Reading passage —
______

Took the motorcycle out trainwatching today and saw some interesting stuff:
#1. The Union Pacific had some serious right-of-way work going on just at
the top of Beaumont Hill; with a work train consisting of roughly 40 varied
cars and a whole scad of road-railer trucks of differing sizes and
functions. They had the mainline well and truly tied up while they finished
up putting in some new rail, and trains were stacked up all the way back to
Colton to the west and Palm Springs to the east -about 50 miles of stalled
railroad.
#2. This presented an unrivaled chance for some up-close-and-personal
trainwatching, and I spotted several rare birds including an ex-S.P SD-40T2
Snoot in U.P. colors and an aging Rio Grande SD-35 still in the original
colors but sporting U.P. cab numbers. Also saw a U.P. SD-90, which surprised
me as I'd been told that they'd all been retired as a bad bet.
Interestingly, there were no crew members anywhere in sight, so one assumes
that they'd all been parked for quite some time...
#3. Discovered that Lowes -the home improvement chain- has built a *huge*
new distribution center just on the west border of Beaumont, and it's served
by two separate sidings. One (the north track) turns right and runs inside
the building through one of the biggest roll-up doors you've ever seen. The
south track turns left through almost 90 degrees and runs the full length of
the outdoors storage area.

______

Material supplied —
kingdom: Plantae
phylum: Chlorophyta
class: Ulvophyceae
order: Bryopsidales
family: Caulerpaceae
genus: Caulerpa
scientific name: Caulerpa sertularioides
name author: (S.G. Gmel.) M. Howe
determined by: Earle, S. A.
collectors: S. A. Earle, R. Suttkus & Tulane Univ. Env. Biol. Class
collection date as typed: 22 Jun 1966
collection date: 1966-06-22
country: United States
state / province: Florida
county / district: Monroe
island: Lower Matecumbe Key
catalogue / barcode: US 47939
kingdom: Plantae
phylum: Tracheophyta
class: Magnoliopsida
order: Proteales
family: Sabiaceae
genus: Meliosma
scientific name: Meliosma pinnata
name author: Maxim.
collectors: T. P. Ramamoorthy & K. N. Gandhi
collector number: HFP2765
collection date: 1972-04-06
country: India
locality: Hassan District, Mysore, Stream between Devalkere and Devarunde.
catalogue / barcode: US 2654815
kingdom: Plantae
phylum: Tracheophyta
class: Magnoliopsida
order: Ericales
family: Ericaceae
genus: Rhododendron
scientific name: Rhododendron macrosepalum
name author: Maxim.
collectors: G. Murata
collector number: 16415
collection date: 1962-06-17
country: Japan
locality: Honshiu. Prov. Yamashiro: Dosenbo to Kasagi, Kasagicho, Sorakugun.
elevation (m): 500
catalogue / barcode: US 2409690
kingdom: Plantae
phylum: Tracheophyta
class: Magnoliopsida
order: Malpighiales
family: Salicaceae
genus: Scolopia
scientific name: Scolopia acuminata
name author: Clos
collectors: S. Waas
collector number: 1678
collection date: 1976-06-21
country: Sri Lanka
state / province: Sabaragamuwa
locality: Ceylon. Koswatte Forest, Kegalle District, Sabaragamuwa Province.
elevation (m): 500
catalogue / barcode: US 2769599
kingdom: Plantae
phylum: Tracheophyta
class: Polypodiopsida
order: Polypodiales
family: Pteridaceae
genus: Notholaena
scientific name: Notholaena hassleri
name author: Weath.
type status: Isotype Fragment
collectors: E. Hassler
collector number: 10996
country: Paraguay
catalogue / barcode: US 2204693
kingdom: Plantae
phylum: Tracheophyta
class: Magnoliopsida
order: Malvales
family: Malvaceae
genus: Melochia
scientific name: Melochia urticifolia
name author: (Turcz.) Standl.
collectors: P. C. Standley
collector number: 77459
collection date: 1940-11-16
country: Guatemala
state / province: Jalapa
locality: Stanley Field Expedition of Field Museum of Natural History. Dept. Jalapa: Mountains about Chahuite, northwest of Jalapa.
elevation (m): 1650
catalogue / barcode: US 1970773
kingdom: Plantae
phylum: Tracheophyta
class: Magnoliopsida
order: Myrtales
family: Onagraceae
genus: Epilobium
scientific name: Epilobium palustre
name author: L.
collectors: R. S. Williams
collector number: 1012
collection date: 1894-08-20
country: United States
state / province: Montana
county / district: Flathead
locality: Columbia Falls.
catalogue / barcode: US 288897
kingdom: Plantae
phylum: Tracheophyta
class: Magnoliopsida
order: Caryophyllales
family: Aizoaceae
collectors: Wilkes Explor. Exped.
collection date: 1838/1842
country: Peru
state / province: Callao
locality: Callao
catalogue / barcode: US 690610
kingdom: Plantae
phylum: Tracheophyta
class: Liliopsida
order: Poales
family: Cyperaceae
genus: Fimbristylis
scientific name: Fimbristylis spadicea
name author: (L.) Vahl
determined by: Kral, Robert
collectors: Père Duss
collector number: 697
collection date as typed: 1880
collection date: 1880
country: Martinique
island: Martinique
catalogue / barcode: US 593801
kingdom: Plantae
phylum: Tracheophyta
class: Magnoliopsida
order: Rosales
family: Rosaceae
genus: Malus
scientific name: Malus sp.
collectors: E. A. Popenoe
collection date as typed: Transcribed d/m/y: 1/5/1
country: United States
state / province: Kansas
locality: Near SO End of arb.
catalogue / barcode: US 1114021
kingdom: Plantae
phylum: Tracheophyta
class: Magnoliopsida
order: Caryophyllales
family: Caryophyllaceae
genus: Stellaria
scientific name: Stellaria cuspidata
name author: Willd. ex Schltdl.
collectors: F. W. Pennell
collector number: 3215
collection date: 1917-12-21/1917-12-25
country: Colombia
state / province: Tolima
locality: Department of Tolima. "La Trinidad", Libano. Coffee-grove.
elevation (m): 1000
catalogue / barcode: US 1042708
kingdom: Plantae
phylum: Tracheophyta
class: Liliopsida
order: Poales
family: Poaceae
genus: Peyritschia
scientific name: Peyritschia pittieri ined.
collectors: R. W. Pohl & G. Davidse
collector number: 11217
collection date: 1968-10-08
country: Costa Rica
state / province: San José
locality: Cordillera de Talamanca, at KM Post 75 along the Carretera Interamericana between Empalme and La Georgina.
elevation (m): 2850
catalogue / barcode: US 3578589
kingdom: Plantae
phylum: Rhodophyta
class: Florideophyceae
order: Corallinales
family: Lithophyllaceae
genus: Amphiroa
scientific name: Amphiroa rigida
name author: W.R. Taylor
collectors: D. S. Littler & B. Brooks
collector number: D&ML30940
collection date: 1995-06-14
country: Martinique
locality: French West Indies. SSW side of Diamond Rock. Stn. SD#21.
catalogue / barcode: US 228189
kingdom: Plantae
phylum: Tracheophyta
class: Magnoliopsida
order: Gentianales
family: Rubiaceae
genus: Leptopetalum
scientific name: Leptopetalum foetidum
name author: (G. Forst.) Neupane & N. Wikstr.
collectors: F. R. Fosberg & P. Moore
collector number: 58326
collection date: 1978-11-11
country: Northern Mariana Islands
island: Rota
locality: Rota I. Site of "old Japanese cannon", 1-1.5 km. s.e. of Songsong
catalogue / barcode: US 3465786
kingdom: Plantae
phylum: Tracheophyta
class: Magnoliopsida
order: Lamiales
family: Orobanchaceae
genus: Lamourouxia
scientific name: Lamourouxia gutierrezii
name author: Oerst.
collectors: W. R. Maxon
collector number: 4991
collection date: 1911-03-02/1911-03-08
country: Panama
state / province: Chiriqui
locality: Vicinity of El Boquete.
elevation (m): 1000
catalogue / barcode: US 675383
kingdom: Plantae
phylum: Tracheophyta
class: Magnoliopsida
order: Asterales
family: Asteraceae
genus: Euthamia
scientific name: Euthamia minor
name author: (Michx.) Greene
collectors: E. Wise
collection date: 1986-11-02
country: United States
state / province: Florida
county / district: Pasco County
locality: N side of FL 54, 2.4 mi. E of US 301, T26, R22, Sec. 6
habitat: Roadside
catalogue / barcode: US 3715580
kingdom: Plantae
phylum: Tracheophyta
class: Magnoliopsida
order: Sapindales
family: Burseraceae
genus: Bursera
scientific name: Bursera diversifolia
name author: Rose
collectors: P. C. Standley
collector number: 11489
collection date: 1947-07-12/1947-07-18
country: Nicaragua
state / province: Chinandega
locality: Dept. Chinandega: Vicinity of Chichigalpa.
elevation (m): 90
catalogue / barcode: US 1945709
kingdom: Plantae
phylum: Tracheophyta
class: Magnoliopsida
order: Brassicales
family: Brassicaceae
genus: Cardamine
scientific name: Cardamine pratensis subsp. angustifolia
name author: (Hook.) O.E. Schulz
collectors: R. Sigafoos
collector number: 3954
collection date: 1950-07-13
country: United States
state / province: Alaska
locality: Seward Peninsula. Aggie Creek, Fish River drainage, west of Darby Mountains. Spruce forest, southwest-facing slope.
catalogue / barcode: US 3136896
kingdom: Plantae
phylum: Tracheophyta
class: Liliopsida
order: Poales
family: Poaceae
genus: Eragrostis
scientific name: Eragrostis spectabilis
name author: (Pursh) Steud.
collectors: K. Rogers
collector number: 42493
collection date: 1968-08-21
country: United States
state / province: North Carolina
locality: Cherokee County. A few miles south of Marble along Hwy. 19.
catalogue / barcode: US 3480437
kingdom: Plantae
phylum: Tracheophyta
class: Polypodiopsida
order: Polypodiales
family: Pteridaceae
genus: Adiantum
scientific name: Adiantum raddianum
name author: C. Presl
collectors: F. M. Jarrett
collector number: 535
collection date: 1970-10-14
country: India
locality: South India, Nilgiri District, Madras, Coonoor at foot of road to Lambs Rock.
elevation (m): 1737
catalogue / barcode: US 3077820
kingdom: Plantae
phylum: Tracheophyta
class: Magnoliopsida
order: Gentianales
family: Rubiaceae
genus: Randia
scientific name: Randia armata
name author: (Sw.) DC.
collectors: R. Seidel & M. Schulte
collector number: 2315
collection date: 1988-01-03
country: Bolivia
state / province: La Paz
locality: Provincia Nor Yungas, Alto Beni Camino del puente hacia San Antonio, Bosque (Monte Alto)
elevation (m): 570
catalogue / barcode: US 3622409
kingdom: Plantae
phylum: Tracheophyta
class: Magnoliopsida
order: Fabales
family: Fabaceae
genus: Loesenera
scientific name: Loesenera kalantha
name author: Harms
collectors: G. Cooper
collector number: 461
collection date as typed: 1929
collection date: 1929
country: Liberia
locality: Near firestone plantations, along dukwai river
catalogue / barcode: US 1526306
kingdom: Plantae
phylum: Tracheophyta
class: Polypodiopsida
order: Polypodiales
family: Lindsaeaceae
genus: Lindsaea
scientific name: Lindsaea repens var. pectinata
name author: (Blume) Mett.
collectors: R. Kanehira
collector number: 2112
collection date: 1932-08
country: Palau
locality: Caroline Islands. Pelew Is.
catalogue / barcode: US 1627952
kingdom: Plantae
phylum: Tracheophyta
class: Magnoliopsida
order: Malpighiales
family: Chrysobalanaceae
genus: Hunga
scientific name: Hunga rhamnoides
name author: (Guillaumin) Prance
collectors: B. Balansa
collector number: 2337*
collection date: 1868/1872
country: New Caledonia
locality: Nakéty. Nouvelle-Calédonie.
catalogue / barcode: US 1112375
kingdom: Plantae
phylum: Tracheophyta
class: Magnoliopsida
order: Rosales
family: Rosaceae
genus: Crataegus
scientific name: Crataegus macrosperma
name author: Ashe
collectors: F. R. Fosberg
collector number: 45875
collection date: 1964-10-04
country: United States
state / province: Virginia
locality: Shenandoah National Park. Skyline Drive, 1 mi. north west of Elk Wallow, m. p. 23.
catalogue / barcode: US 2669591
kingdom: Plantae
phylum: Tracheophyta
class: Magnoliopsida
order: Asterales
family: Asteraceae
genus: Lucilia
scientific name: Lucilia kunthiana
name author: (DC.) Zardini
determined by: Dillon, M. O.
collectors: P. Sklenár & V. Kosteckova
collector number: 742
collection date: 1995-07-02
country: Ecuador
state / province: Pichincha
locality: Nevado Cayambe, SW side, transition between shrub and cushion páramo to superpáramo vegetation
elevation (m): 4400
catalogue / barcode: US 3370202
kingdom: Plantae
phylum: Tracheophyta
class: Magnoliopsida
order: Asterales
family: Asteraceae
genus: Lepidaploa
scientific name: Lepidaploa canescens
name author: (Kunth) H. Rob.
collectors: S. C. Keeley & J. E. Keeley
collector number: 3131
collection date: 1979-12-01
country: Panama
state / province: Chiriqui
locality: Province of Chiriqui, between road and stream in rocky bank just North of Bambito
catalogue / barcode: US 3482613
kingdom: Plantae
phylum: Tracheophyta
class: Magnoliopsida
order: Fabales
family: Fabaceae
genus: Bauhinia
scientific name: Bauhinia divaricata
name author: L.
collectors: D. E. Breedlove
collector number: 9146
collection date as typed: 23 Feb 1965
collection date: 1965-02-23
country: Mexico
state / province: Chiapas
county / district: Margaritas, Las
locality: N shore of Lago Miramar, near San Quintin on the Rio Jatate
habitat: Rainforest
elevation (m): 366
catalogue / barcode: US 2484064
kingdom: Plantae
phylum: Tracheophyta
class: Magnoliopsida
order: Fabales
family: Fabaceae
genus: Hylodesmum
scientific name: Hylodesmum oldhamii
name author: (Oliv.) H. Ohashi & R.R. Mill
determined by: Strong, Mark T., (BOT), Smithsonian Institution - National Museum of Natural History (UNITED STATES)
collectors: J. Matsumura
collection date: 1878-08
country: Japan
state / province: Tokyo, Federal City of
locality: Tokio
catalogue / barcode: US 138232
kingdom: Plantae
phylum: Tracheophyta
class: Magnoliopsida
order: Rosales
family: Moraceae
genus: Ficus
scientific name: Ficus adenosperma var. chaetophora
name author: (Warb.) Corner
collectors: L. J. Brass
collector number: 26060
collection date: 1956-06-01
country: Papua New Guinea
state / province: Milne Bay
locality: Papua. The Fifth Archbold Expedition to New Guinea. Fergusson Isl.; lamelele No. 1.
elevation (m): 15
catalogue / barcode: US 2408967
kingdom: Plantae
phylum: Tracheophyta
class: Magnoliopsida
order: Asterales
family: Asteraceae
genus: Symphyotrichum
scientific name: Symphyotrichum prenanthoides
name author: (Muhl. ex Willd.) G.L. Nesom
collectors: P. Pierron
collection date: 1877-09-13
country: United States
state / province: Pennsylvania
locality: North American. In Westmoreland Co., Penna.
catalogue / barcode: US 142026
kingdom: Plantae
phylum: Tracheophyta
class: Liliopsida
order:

______

Write out the passage of the trainwatching post above from "Interestingly, there were" up to and including "outdoors storage area.", word for word.

Finished exercise —
Interestingly, there were no crew members anywhere in sight, so one assumes
that they'd all been parked for quite some time...
#3. Discovered that Lowes -the home improvement chain- has built a *huge*
new distribution center just on the west border of Beaumont, and it's served
by two separate sidings. One (the north track) turns right and runs inside
the building through one of the biggest roll-up doors you've ever seen. The
south track turns left through almost 90 degrees and runs the full length of
the outdoors storage area.